In a stroke of pure serendipity, scientist Mark Martindale of the University of Florida (also the director of the Whitney Lab for Marine Bioscience) discovered heart cell-forming genes in the unlikeliest of creatures — the heartless and muscle-less sea anemone. Specifically, the genes were found in the sea anemone’s gut.
It’s an amazing discovery in itself. What makes it even more interesting is the fact that a sea anemone is quite distinctive for having the extraordinary ability to regenerate. So if you cut a piece of it, the piece will simply grow back and form into a brand new animal.
The big question is: why and how is the sea anemone able to regenerate? Martindale and his colleagues may have found a possible explanation. And it has to do with the way genes communicate with each other, and something called ‘lockdown loops’.
Vertebrates and flies seem to have heart genes that generate these so-called ‘lockdown loops’ and once activated, the genes tell each other to stay in an animal’s cells during its entire lifetime. Essentially, this means an animal whose genes have this lockdown feature turned on can neither grow new heart parts nor use their heart cells for other functions. Or simply — once a heart cell, always a heart cell. We humans have this lockdown on too, which is why we too cannot unfortunately regenerate body parts.
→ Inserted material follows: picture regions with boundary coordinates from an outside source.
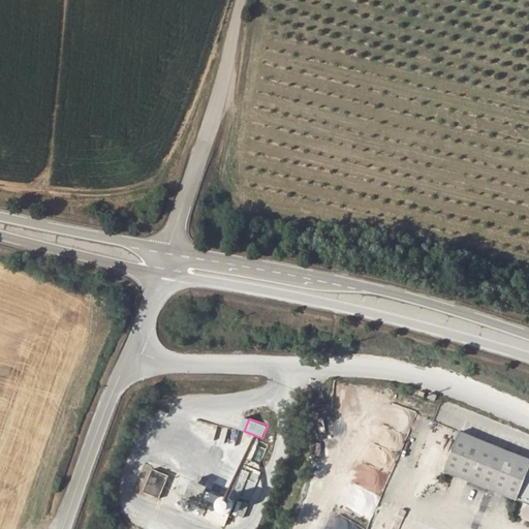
[(528,456),(449,426),(435,465),(526,499),(528,491),(528,456)]
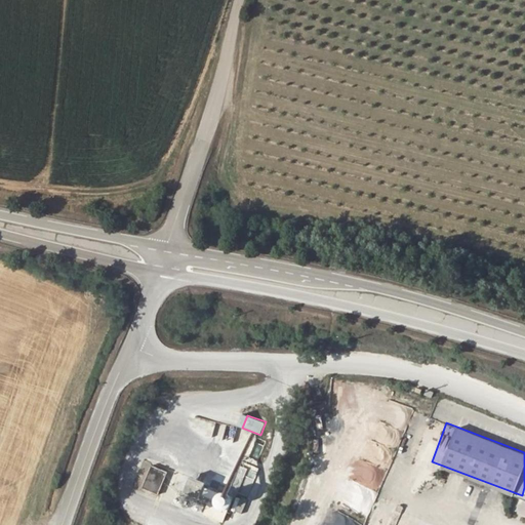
[(233,492),(246,497),(257,463),(253,461),(258,447),(245,443),(232,482),(231,481),(227,493),(210,487),(211,482),(195,476),(190,492),(229,506),(233,492)]
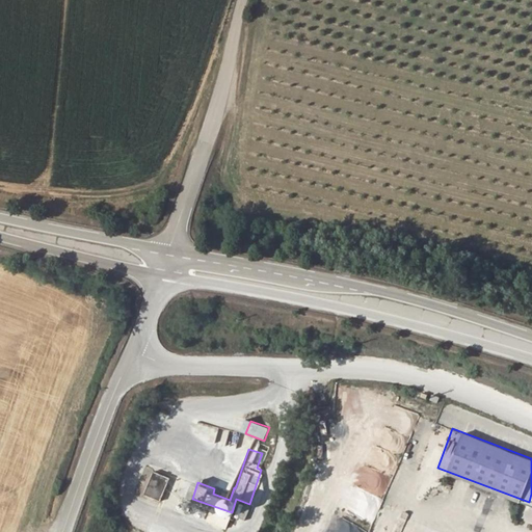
[(350,484),(384,495),(391,476),(356,464),(350,484)]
With sea anemones this is different as the ‘lockdown loop’ is non-existent. Which is why this finding suggests that there must be some kind of mechanism that keeps cells from limiting themselves into becoming specific kinds of cells. In other words, there’s got to be something telling them to turn into the kind of cells needed by the sea anemone, like those needed to regenerate lost or missing body parts.
Additionally, the study also supports the belief that the definitive muscle cells found in most animals emerged from a bifunctional gut tissue that had both absorptive and contractile features. And even though the sea anemone’s gut tissue doesn’t look anything like a beating heart, similar with the digestive system of humans, it does contract slowly and rhythmically.
According to Martindale, the first animal muscle cells were probably quite heart-like and that ‘these genes have been around a long time and preceded the twitchy muscles that cover our skeleton’. If we can find out more about how the heart cell-forming genes communicate with each other, it could lead to the development of techniques that can someday make regeneration possible in humans.
As Martindale said: “Continued research could one day allow scientists to coax muscles cells into regenerating different kinds of new cells, including more heart cells.”
The research was recently published in the journal Proceedings of the National Academy of Sciences.